Excerpted from Rabbi Norman Lamm’s Derashot Ledorot: A Commentary for the Ages — Exodus, co-published by OU Press, Maggid Books, and Yeshiva University Press; Edited by Stuart W. Halpern
On Having a Heart*
In the Bible’s description of the seventh of the ten plagues which God brought upon Pharaoh and his Egyptians, the Torah employs a style that is somewhat different from the usual and which, therefore, seems to require some special attention.
The seventh plague, you will recall, was the barad, the plague of hailstones which fell upon the Egyptians, their servants, and their cattle, and killed all life that was unprotected. Now, before Moses stretched forth his rod and caused the hail to fall, he warned the Egyptians of what he was going to do. He warned them to withdraw indoors in order to save their lives. The reaction of the pagan Egyptians was to laugh at Moses, and though six times previously he had predicted the act of the Lord, they ridiculed him, and most of them – excepting the very few who did believe in God – exposed themselves to the plague.
----
TASK INSTRUCTIONS:
A – Condense the paragraph of the sermon excerpt that begins "The seventh plague, you will recall" into a shorter version that keeps its main facts.
B – Return the stretch of the sermon excerpt from "Excerpted from Rabbi" through "some special attention.", copied word for word.
C – Take the sermon excerpt on the seventh plague further, continuing from the point where it stops.
The data are separate material and have no connection to the sermon excerpt.

DATASET SECTION:
----
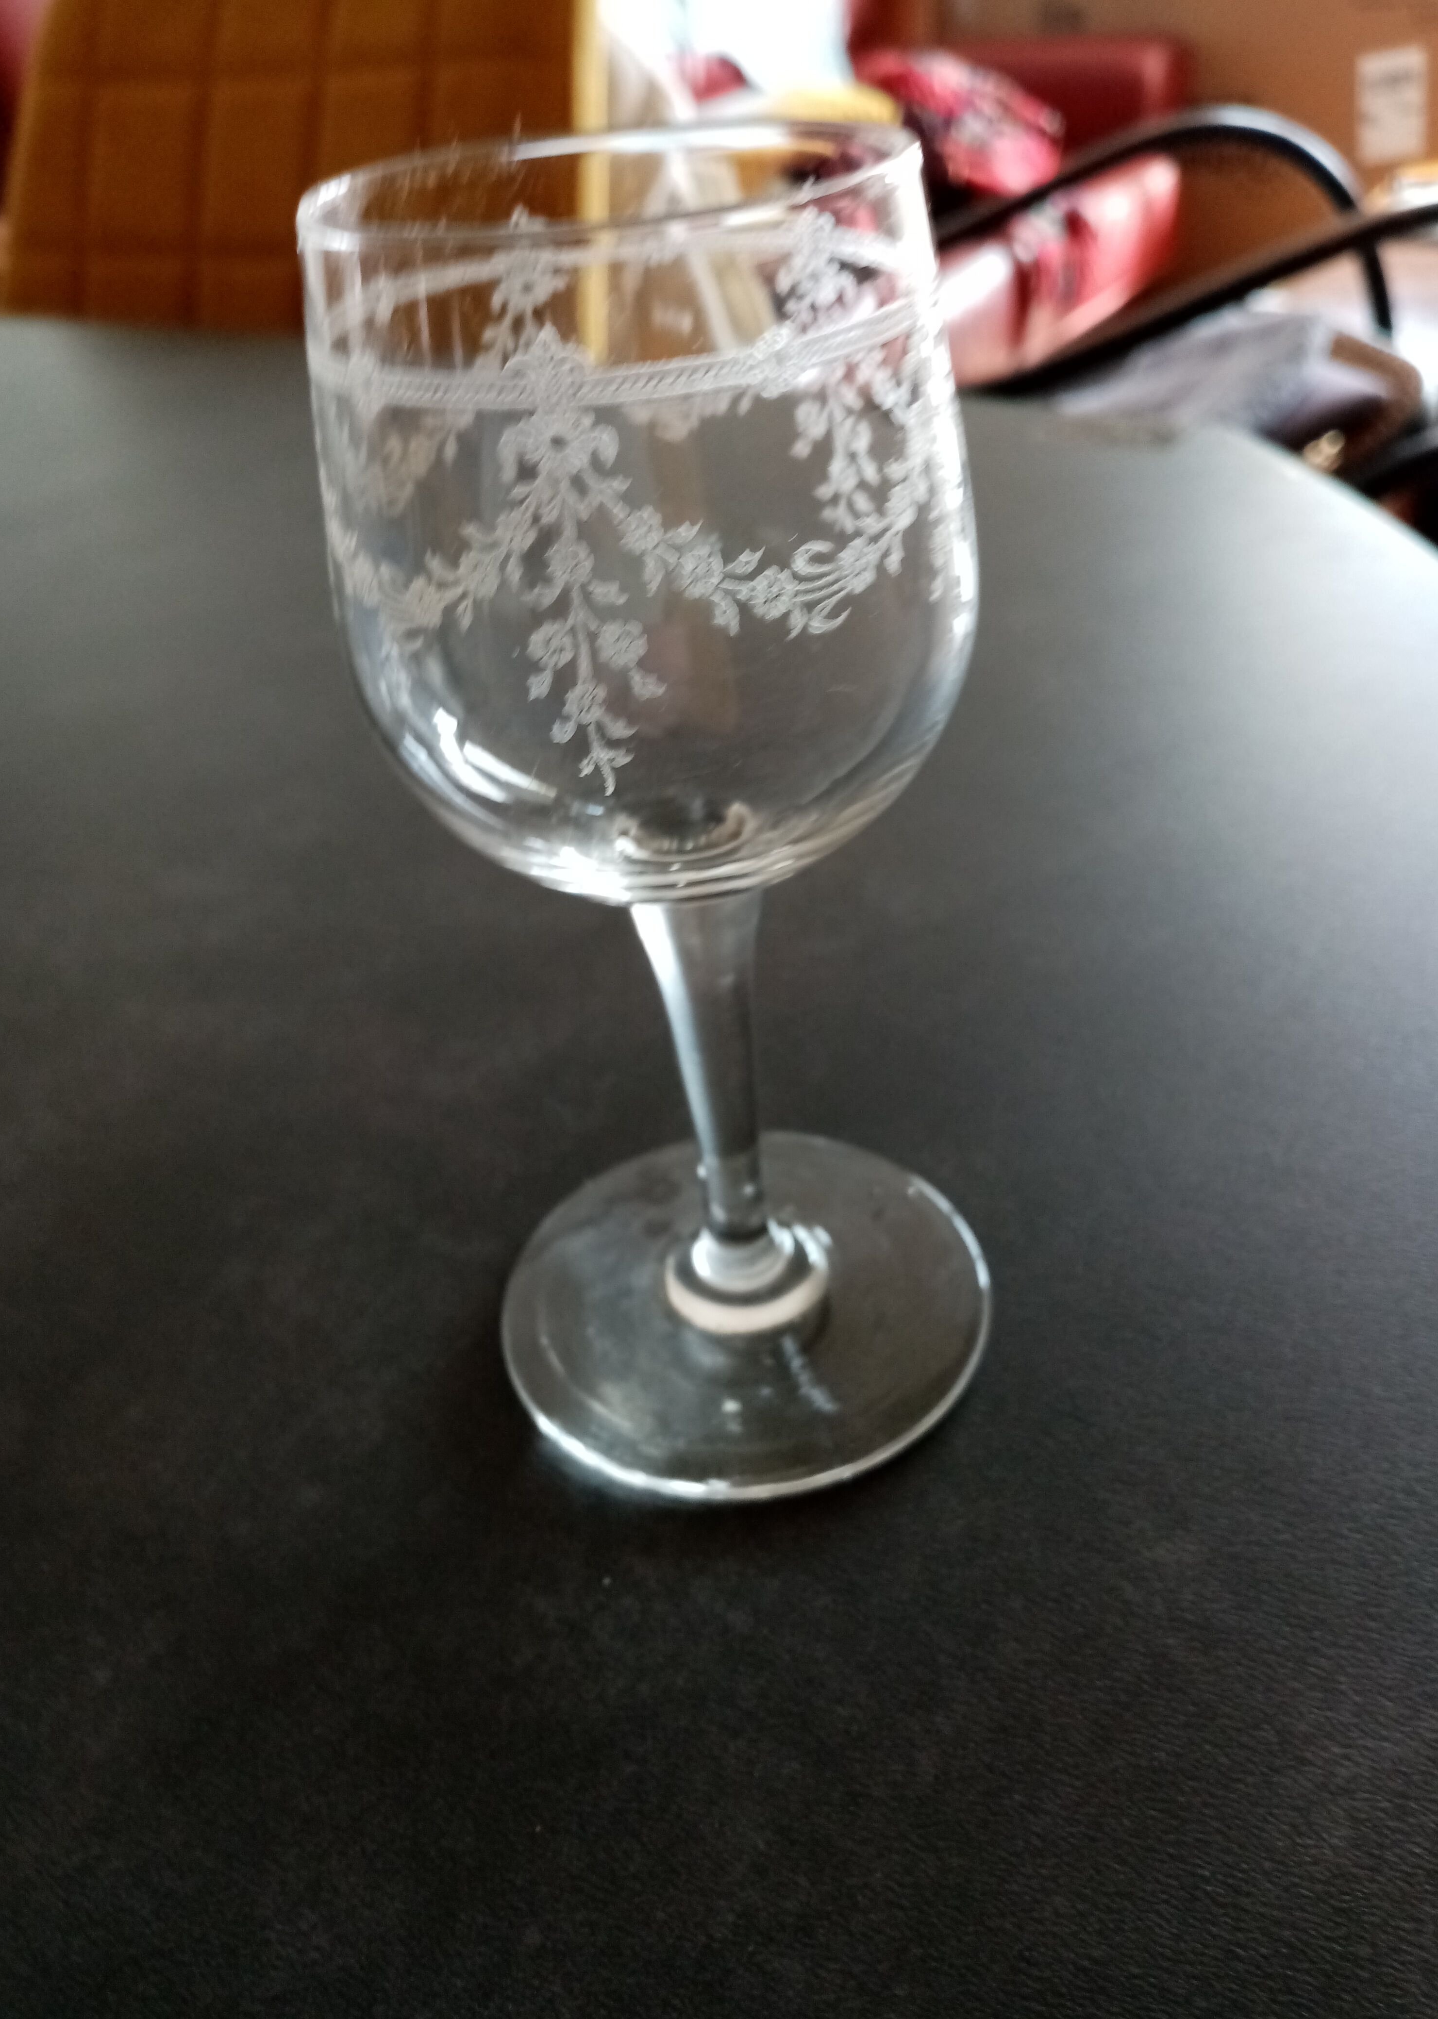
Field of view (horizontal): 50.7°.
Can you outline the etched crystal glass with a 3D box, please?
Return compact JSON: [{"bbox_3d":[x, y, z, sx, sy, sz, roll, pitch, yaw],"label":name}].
[{"bbox_3d":[-0.003,-0.016,0.169,0.067,0.138,0.067,-7,37,0],"label":"etched crystal glass"}]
----
EXERCISE RESPONSES:
A – The seventh plague was hail, which fell on the Egyptians, their servants, and their cattle and killed all unprotected life. Before Moses stretched out his rod to bring it, he warned the Egyptians to go indoors to save their lives. Although he had correctly predicted the Lord's act six times before, the pagan Egyptians laughed at and ridiculed him. All but the very few who believed in God exposed themselves to the plague.

B –
Excerpted from Rabbi Norman Lamm’s Derashot Ledorot: A Commentary for the Ages — Exodus, co-published by OU Press, Maggid Books, and Yeshiva University Press; Edited by Stuart W. Halpern
On Having a Heart*
In the Bible’s description of the seventh of the ten plagues which God brought upon Pharaoh and his Egyptians, the Torah employs a style that is somewhat different from the usual and which, therefore, seems to require some special attention.

C –
Now here is how the Bible (Exodus 9:20-21) describes the actions of these two classes of Egyptians, those who took Moses seriously and those who did not: “hayarei et devar Hashem,” those of Pharaoh’s servants who feared the word of God, gathered their slaves and cattle indoors and saved them. “Va’asher lo sam libo el devar Hashem,” “and he who did
not put his heart to the word of God” (i.e. he who did not pay attention to God), left his cattle and slaves outdoors to be slain by the hailstones. Notice that the two classes of Egyptians are not described in the same kind of terms. If the first Egyptians are “hayarei et devar Hashem” (Godfearing), the second should be described as “lo yarei et Hashem” (not fearing God), or “sonei Hashem” (God-hating), or “eino ma’amin” (nonbeliever), or “ĥotei” (sinner) or something similar. Instead, the Torah describes this second, evil, anti-God class as “lo sam libo,” the kind that
“doesn’t put his heart” to God. Why this stylistic awkwardness?
The answer is that it is by no means awkward. It is people who are awkward who are being criticized by the Torah. What the Bible means to tell us by this choice of words is that indifference, not “putting your heart to it (or into) it,” is the cardinal sin of mankind. Centuries later, George Bernard Shaw repeated the same idea in his play “The Devil’s Disciple” (1901), when he wrote that the greatest sin of mankind is not hate but indifference.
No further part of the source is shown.